Nach dieser Debatte war die Linke, von Robert Misik abwärts, von der Exkulpierung der Wien-Energie überzeugt (und ein kleiner böswilliger bis rasch enttäuschter Rest vom Versagen des Falter).


Das ist meine Kritik an Wien-Energie und an der Stadt: nicht dass dieser Energiekonzern an den Märkten teilnimmt (ok, das muss er) und sich selbst als Marktteilnehmer verhält (mit zugehörigen Risiken, aber offenbar nicht hochspekulativ, nur normalspekulativ, also „sicherheitsspekulativ“, so würde ich als Laie das nennen), aber dass er es unterlässt, namens der Stadt diese Märkte zu kritisieren und sich nicht an die Front derer stellt, die sagen, dass Daseinsversorgung mit Energie, Wasser und ein paar anderen Dingen nicht dem Markt überlassen werden darf, sondern öffentliche Angelegenheit ist, die auch nach öffentlichen Grundsätzen abgewickelt werden sollte: transparenz- und gemeinwohlorientiert, das ist das Problem.
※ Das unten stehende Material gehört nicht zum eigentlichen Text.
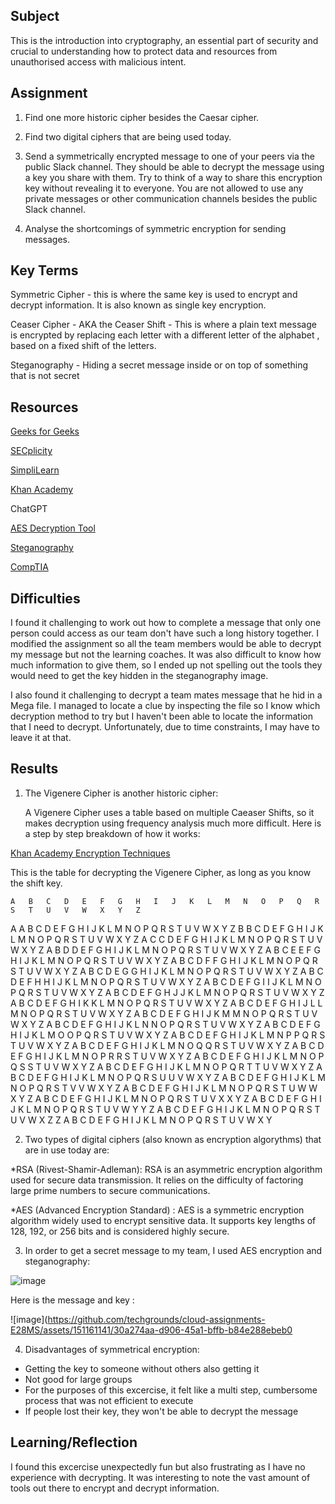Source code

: ##  Subject
This is the introduction into cryptography, an essential part of security and crucial to understanding how to protect data and resources from unauthorised access with malicious intent.

##  Assignment

1.  Find one more historic cipher besides the Caesar cipher.


2.  Find two digital ciphers that are being used today.


3.  Send a symmetrically encrypted message to one of your peers via the public Slack channel. They should be able to decrypt the message using a key you share with them. Try to think of a way to share this encryption key without revealing it to everyone. You are not allowed to use any private messages or other communication channels besides the public Slack channel. 

4.  Analyse the shortcomings of symmetric encryption for sending messages.

##  Key Terms

Symmetric Cipher - this is where the same key is used to encrypt and decrypt information.  It is also known as single key encryption.



Ceaser Cipher - AKA the Ceaser Shift - This is where a plain text message is encrypted by replacing each letter with a different letter of the alphabet , based on a fixed shift of the letters.  

Steganography - Hiding a secret message inside or on top of something that is not secret



##  Resources

[Geeks for Geeks](https://www.geeksforgeeks.org/symmetric-cipher-model/)

[SECplicity](https://www.secplicity.org/2017/05/25/historical-cryptography-ciphers/)

[SimpliLearn](https://www.simplilearn.com/data-encryption-methods-article)

[Khan Academy](https://www.khanacademy.org/computing/computers-and-internet/xcae6f4a7ff015e7d:online-data-security/xcae6f4a7ff015e7d:data-encryption-techniques/a/symmetric-encryption-techniques)

ChatGPT

[AES Decryption Tool](https://the-x.cn/en-US/cryptography/Aes.aspx)

[Steganography](https://stylesuxx.github.io/steganography/)

[CompTIA](https://www.comptia.org/blog/what-is-steganography)



##  Difficulties
I found it challenging to work out how to complete a message that only one person could access as our team don't have such a long history together.  I modified the assignment so all the team members would be able to decrypt my message but not the learning coaches.  It was also difficult to know how much information to give them, so I ended up not spelling out the tools they would need to get the key hidden in the steganography image.  

I also found it challenging to decrypt a team mates message that he hid in a Mega file.  I managed to locate a clue by inspecting the file so I know which decryption method to try but I haven't been able to locate the information that I need to decrypt.  Unfortunately, due to time constraints, I may have to leave it at that.

##  Results

1.  The Vigenere Cipher is another historic cipher:
  
  
    A Vigenere Cipher uses a table based on multiple Caeaser Shifts, so it makes decryption using frequency analysis much more difficult.  Here is a step by step breakdown of how it works:

[Khan Academy Encryption Techniques](https://www.khanacademy.org/computing/computers-and-internet/xcae6f4a7ff015e7d:online-data-security/xcae6f4a7ff015e7d:data-encryption-techniques/a/symmetric-encryption-techniques)

This is the table for decrypting the Vigenere Cipher, as long as you know the shift key.

	A	B	C	D	E	F	G	H	I	J	K	L	M	N	O	P	Q	R	S	T	U	V	W	X	Y	Z
A	A	B	C	D	E	F	G	H	I	J	K	L	M	N	O	P	Q	R	S	T	U	V	W	X	Y	Z
B	B	C	D	E	F	G	H	I	J	K	L	M	N	O	P	Q	R	S	T	U	V	W	X	Y	Z	A
C	C	D	E	F	G	H	I	J	K	L	M	N	O	P	Q	R	S	T	U	V	W	X	Y	Z	A	B
D	D	E	F	G	H	I	J	K	L	M	N	O	P	Q	R	S	T	U	V	W	X	Y	Z	A	B	C
E	E	F	G	H	I	J	K	L	M	N	O	P	Q	R	S	T	U	V	W	X	Y	Z	A	B	C	D
F	F	G	H	I	J	K	L	M	N	O	P	Q	R	S	T	U	V	W	X	Y	Z	A	B	C	D	E
G	G	H	I	J	K	L	M	N	O	P	Q	R	S	T	U	V	W	X	Y	Z	A	B	C	D	E	F
H	H	I	J	K	L	M	N	O	P	Q	R	S	T	U	V	W	X	Y	Z	A	B	C	D	E	F	G
I	I	J	K	L	M	N	O	P	Q	R	S	T	U	V	W	X	Y	Z	A	B	C	D	E	F	G	H
J	J	K	L	M	N	O	P	Q	R	S	T	U	V	W	X	Y	Z	A	B	C	D	E	F	G	H	I
K	K	L	M	N	O	P	Q	R	S	T	U	V	W	X	Y	Z	A	B	C	D	E	F	G	H	I	J
L	L	M	N	O	P	Q	R	S	T	U	V	W	X	Y	Z	A	B	C	D	E	F	G	H	I	J	K
M	M	N	O	P	Q	R	S	T	U	V	W	X	Y	Z	A	B	C	D	E	F	G	H	I	J	K	L
N	N	O	P	Q	R	S	T	U	V	W	X	Y	Z	A	B	C	D	E	F	G	H	I	J	K	L	M
O	O	P	Q	R	S	T	U	V	W	X	Y	Z	A	B	C	D	E	F	G	H	I	J	K	L	M	N
P	P	Q	R	S	T	U	V	W	X	Y	Z	A	B	C	D	E	F	G	H	I	J	K	L	M	N	O
Q	Q	R	S	T	U	V	W	X	Y	Z	A	B	C	D	E	F	G	H	I	J	K	L	M	N	O	P
R	R	S	T	U	V	W	X	Y	Z	A	B	C	D	E	F	G	H	I	J	K	L	M	N	O	P	Q
S	S	T	U	V	W	X	Y	Z	A	B	C	D	E	F	G	H	I	J	K	L	M	N	O	P	Q	R
T	T	U	V	W	X	Y	Z	A	B	C	D	E	F	G	H	I	J	K	L	M	N	O	P	Q	R	S
U	U	V	W	X	Y	Z	A	B	C	D	E	F	G	H	I	J	K	L	M	N	O	P	Q	R	S	T
V	V	W	X	Y	Z	A	B	C	D	E	F	G	H	I	J	K	L	M	N	O	P	Q	R	S	T	U
W	W	X	Y	Z	A	B	C	D	E	F	G	H	I	J	K	L	M	N	O	P	Q	R	S	T	U	V
X	X	Y	Z	A	B	C	D	E	F	G	H	I	J	K	L	M	N	O	P	Q	R	S	T	U	V	W
Y	Y	Z	A	B	C	D	E	F	G	H	I	J	K	L	M	N	O	P	Q	R	S	T	U	V	W	X
Z	Z	A	B	C	D	E	F	G	H	I	J	K	L	M	N	O	P	Q	R	S	T	U	V	W	X	Y



2.  Two types of digital ciphers (also known as encryption algorythms) that are in use today are:


*RSA (Rivest-Shamir-Adleman): RSA is an asymmetric encryption algorithm used for secure data transmission. It relies on the difficulty of factoring large prime numbers to secure communications.

*AES (Advanced Encryption Standard) : AES is a symmetric encryption algorithm widely used to encrypt sensitive data. It supports key lengths of 128, 192, or 256 bits and is considered highly secure.






3.  In order to get a secret message to my team, I used AES encryption and steganography:
   

![image](https://github.com/techgrounds/cloud-assignments-E28MS/assets/151161141/c2b16470-d5a8-49ed-985c-488396ecd9c1)




Here is the message and key :


![image](https://github.com/techgrounds/cloud-assignments-E28MS/assets/151161141/30a274aa-d906-45a1-bffb-b84e288ebeb0


4.  Disadvantages of symmetrical encryption:

   *  Getting the key to someone without others also getting it
   *  Not good for large groups
   *  For the purposes of this excercise, it felt like a multi step, cumbersome process that was not efficient to execute
   *  If people lost their key, they won't be able to decrypt the message



##  Learning/Reflection

I found this excercise unexpectedly fun but also frustrating as I have no experience with decrypting.  It was interesting to note the vast amount of tools out there to encrypt and decrypt information.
Peter Hanke sollte nicht reden wie Frau von der Leyen, er sollte ihr vehement widersprechen! Und nicht erst, wenn es zu spät ist.
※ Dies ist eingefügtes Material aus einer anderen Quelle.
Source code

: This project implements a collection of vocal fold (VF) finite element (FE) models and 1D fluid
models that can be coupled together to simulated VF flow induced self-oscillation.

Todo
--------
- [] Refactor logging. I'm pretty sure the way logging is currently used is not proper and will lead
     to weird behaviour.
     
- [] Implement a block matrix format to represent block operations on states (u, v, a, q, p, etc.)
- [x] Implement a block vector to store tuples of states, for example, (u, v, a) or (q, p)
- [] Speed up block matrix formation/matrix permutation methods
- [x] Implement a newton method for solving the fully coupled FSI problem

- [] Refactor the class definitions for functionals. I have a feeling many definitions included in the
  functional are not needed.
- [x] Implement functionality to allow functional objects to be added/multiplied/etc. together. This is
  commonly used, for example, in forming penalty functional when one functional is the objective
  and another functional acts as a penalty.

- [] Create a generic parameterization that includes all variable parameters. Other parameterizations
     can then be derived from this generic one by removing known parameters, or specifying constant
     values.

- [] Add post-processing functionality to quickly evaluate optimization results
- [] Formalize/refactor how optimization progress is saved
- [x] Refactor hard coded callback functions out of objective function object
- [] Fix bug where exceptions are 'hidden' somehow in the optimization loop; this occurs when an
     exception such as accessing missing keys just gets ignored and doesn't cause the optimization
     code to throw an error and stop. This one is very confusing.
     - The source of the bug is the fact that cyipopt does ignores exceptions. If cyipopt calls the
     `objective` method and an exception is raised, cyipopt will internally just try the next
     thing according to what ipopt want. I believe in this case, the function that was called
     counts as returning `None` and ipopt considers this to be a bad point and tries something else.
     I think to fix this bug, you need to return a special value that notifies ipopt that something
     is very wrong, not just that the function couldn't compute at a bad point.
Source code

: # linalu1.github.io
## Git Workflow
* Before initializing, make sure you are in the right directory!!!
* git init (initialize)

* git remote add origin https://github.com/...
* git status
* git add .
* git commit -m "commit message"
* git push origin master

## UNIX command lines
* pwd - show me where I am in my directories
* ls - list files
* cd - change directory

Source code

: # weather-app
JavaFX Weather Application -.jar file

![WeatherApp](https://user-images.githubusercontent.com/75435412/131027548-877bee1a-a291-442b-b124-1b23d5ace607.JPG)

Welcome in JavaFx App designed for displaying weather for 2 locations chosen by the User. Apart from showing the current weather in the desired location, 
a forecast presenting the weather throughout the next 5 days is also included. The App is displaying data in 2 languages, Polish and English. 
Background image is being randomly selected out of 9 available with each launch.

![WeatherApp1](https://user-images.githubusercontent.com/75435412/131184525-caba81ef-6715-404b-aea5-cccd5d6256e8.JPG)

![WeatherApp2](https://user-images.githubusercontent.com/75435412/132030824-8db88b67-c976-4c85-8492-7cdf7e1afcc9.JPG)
Ja, das ist SOZIALISMUS, was denn sonst, aber das erwarte ich mir vom Roten Wien (mit großem „R“). Von dem erwarte ich mir, dass es sich an die Front stellt und Modelle vorschlägt, wie so etwas funktionieren kann. Von dem erwarte ich mir, dass es SOZIALISMUS neu und attraktiv definiert und mit einer unwiderlegbaren Praxis (Wohnbau, Soziales, öffentlicher Verkehr, Kulturpolitik etc.) untermauert. Dass im digitalen Zeitalter die Energieversorgung nur mehr durch Profitsucht und die angeblich existierende unsichtbare Hand „der Märkte“ geregelt werden kann, redet mir keiner ein. Und auf ihre Praxis muss die SPÖ aufpassen, denn sie ist von Übelwollenden umstellt. Ich gehöre nicht dazu, und der Falter auch nicht.

Die Ausrede mit Putin kann mir übrigens gestohlen bleiben. Vielmehr müssten sich Europa und die USA, vor allem aber die EU unter sich einigen, wie man solidarisch mit der Herausforderung umgeht, die beschlossenen Sanktionen durchzuhalten und den Preis dafür fair zu verteilen, das heißt nicht die unteren Klassen zahlen zu lassen.


So, und nachdem all das gesagt ist, was nur eine Andeutung all dessen ist, was gesagt werden müsste – die Kolumne ist nicht aus Gummi –, darf ich noch an jene appellieren, die glauben, dass mir solche Gedanken von der ÖVP ( Sebastian Kurz? Wolfgang Sobotka?) eingeblasen würden, die sich ja mit ihren medialen Auftritten zur Causa (Juraczka!) in 50 Minuten ein bisserl sehr viel mehr blamiert hat als sich der Falter in 50 Jahren blamieren könnte, und dass, wenn der Falter das rote Wien kritisiert, weil er das Rote Wien will, er irgendwelche Partei-Agenda betriebe: Kommet zur Vernunft! Die Emotionen hinter euren Spekulationen verstehe ich, die Motive will ich gar nicht ausleuchten.


Distance, hands, masks, be considerate!